Figure 8 shows the chosen battery location in each BSS. The charging power and SOC curve of the battery in the locations are presented with the three methods. In BSS1, due to some EVs releasing energy at the upper power exchange, the purchasing power using M3 is reduced significantly during the 14th–17th hours. In BSS2 and BSS3, the purchasing power using M3 increased remarkedly during the 12th–13th hours due to the additional EVs with low SOC batteries generated at the upper level. Batteries in BSS2 and BSS3 need more charging power for meeting owners’ driving requirements. In BSS3, during the 10th hour, the battery using M2 discharged because of the high electric price and idle batteries. The battery charging from other batteries could reduce the BSS’s operation cost. During the 11th hour, the purchasing power with M3 decreased relatively to that with M2. This is because the upper power exchange results in the varying number of EVs driving to BSS3 and the re-optimization for the lower and middle power exchange schemes.

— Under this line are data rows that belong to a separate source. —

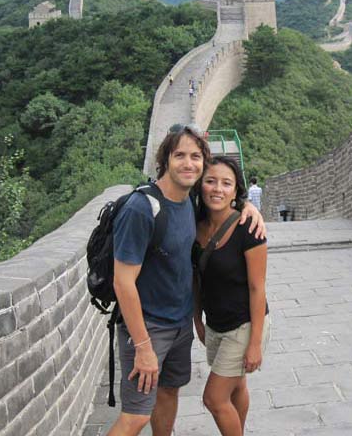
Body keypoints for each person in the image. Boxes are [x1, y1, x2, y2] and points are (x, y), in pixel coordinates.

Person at [107, 125, 265, 436]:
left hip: (179, 326)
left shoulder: (190, 202)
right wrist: (143, 347)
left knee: (168, 394)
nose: (188, 163)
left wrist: (248, 207)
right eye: (179, 155)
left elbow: (223, 202)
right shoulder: (142, 208)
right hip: (148, 328)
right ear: (164, 158)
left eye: (195, 156)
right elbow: (122, 283)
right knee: (136, 416)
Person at [193, 157, 269, 436]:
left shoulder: (249, 229)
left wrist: (255, 344)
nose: (217, 189)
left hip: (244, 325)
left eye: (227, 184)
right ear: (200, 185)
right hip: (215, 323)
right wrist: (197, 320)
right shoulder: (195, 225)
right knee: (236, 385)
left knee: (213, 398)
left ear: (236, 191)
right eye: (210, 181)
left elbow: (257, 288)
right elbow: (196, 279)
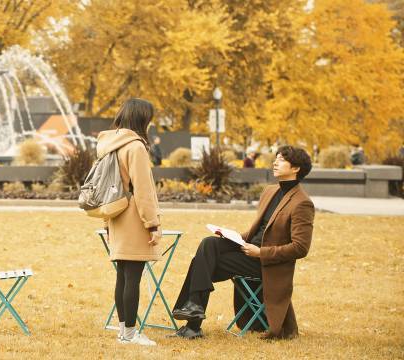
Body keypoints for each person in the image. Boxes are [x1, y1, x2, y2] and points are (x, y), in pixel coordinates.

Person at [168, 145, 314, 340]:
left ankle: (193, 324)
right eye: (276, 158)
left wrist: (260, 252)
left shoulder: (302, 203)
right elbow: (260, 230)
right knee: (209, 243)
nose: (275, 162)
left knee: (201, 263)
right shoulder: (270, 191)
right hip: (248, 249)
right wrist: (232, 236)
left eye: (281, 160)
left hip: (266, 264)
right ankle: (194, 309)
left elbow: (300, 247)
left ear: (295, 168)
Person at [97, 98, 162, 346]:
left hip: (115, 214)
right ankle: (131, 334)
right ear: (142, 119)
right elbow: (143, 190)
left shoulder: (109, 145)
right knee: (133, 276)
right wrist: (152, 224)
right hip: (134, 216)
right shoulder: (135, 147)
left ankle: (124, 331)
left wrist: (106, 222)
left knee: (123, 276)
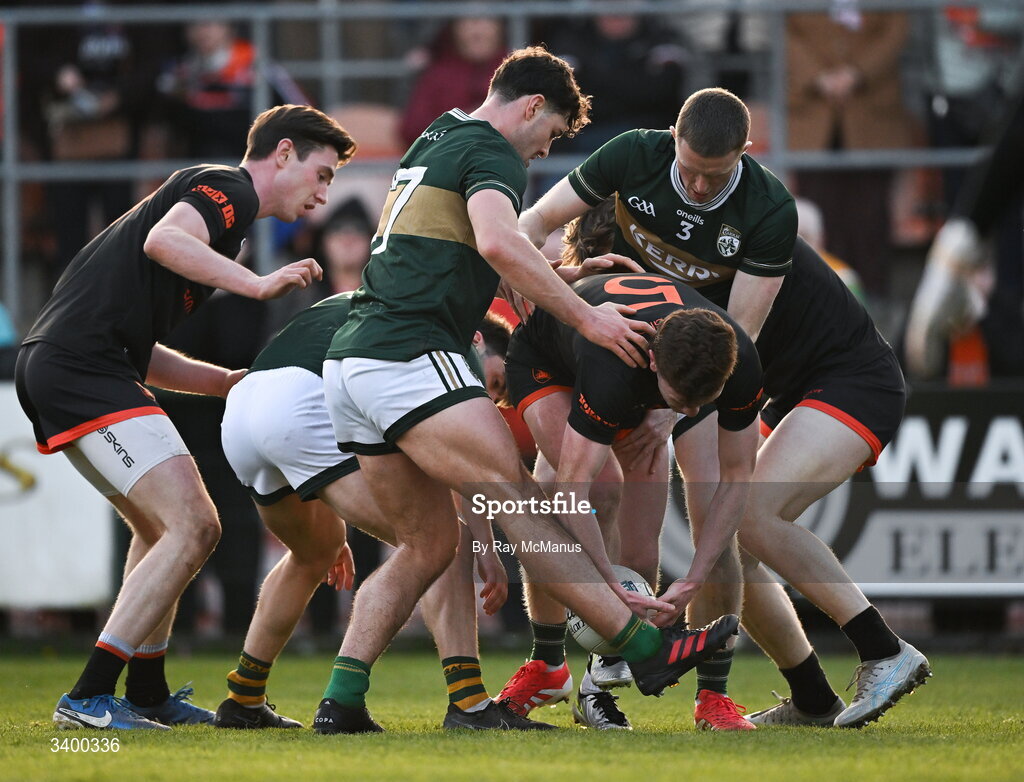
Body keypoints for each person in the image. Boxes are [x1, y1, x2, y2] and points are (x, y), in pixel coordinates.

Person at [314, 47, 739, 734]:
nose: (545, 152)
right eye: (552, 135)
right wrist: (587, 315)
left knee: (426, 544)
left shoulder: (439, 133)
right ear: (533, 107)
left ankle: (344, 699)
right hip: (410, 352)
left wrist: (565, 275)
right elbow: (497, 245)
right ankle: (647, 651)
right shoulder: (496, 153)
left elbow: (472, 250)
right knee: (521, 498)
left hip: (353, 362)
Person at [513, 87, 931, 730]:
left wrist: (666, 410)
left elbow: (731, 342)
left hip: (838, 376)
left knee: (749, 515)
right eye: (690, 171)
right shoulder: (633, 158)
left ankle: (879, 651)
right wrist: (558, 290)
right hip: (727, 362)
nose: (702, 187)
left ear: (747, 153)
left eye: (718, 174)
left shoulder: (766, 207)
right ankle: (813, 698)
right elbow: (529, 226)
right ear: (672, 139)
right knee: (726, 523)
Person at [15, 104, 356, 730]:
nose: (324, 192)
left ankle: (145, 691)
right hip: (80, 369)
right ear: (283, 154)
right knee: (196, 525)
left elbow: (141, 352)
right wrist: (257, 284)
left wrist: (224, 382)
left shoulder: (229, 218)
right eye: (324, 173)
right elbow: (163, 240)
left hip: (86, 367)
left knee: (161, 529)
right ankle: (87, 696)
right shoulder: (226, 187)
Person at [215, 292, 544, 730]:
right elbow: (461, 461)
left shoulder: (375, 296)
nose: (488, 396)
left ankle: (243, 699)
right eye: (496, 383)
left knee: (316, 551)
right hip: (299, 406)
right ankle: (464, 703)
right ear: (479, 340)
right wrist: (486, 547)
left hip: (243, 410)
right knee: (441, 541)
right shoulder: (453, 334)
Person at [498, 272, 762, 730]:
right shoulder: (614, 369)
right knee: (597, 489)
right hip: (547, 360)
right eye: (683, 401)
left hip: (640, 373)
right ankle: (548, 665)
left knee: (641, 554)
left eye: (704, 402)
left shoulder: (742, 363)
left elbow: (738, 477)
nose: (693, 414)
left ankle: (599, 686)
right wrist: (607, 590)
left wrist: (694, 579)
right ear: (656, 364)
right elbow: (572, 491)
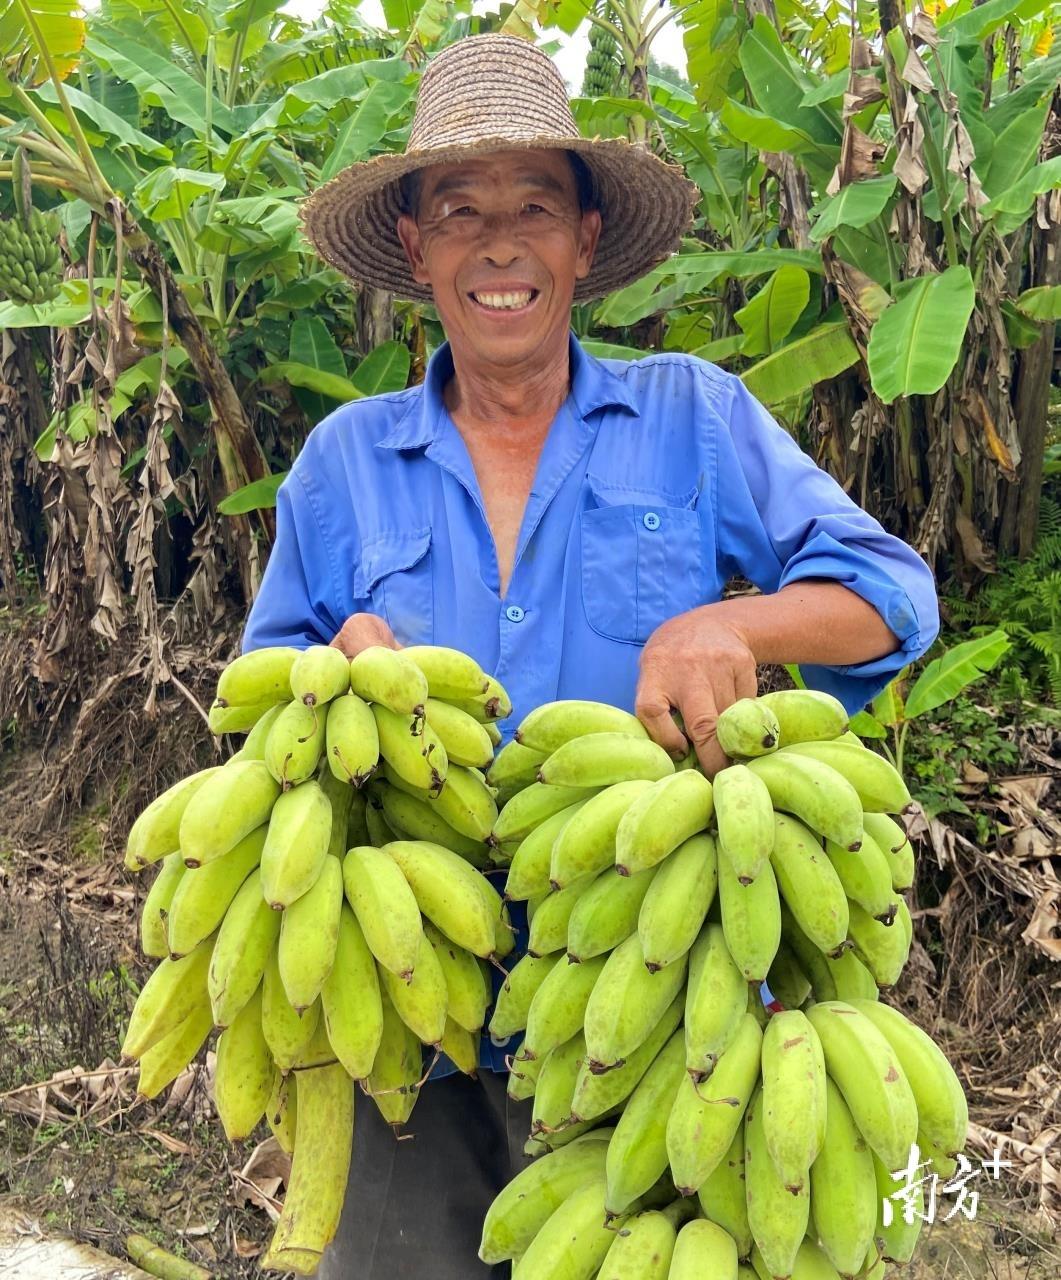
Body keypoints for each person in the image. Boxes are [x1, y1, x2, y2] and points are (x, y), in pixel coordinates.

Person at [242, 32, 939, 1279]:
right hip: (411, 1027)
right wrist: (327, 663)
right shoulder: (342, 464)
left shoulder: (694, 417)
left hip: (657, 1014)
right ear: (413, 245)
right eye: (459, 211)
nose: (497, 244)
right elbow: (260, 715)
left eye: (533, 208)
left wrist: (729, 621)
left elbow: (890, 593)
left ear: (583, 237)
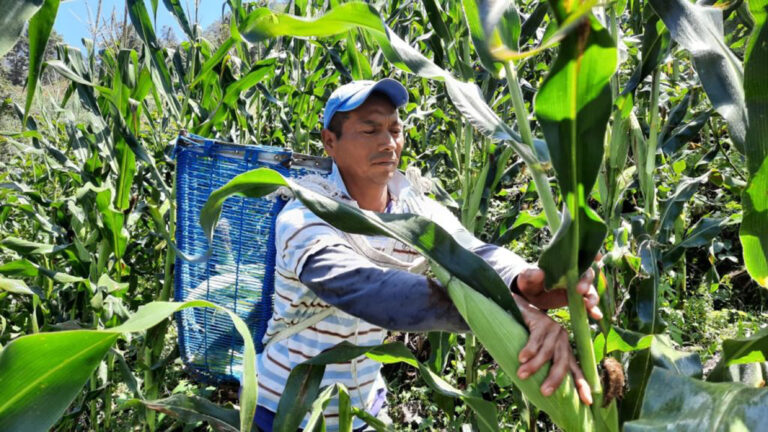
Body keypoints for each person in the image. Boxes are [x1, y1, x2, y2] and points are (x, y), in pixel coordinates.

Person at [254, 78, 602, 431]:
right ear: (330, 142)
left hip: (363, 410)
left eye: (394, 129)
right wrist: (511, 311)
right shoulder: (304, 214)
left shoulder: (411, 207)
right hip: (285, 410)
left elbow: (471, 252)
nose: (388, 143)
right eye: (370, 130)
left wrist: (526, 280)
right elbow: (368, 291)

At the upper power exchange, the cost reduction of the randomly chosen EVs is shown in Table 4. EVs swap lower SOC batteries in BSS1 and supplement energy in BSS2 or BSS3. It can be seen from Table 4 that the initial SOC of the EV battery has little impact on the BSSs’ cost. The cost reduction of EV1 is approximately equal to that of EV4, and the cost reduction of EV3 is much more than that of EV4. The initial SOC of the EV1 battery is equal to that of the EV3 battery. This is because the cost reduction is dependent on the BSS’s operation conditions. When the BSS operates at an exorbitant cost, the responsive EVs at the upper power exchange will receive optimistic rewards. The BSS’s cost reduction is considered the user’s contribution, which directly affects their reward.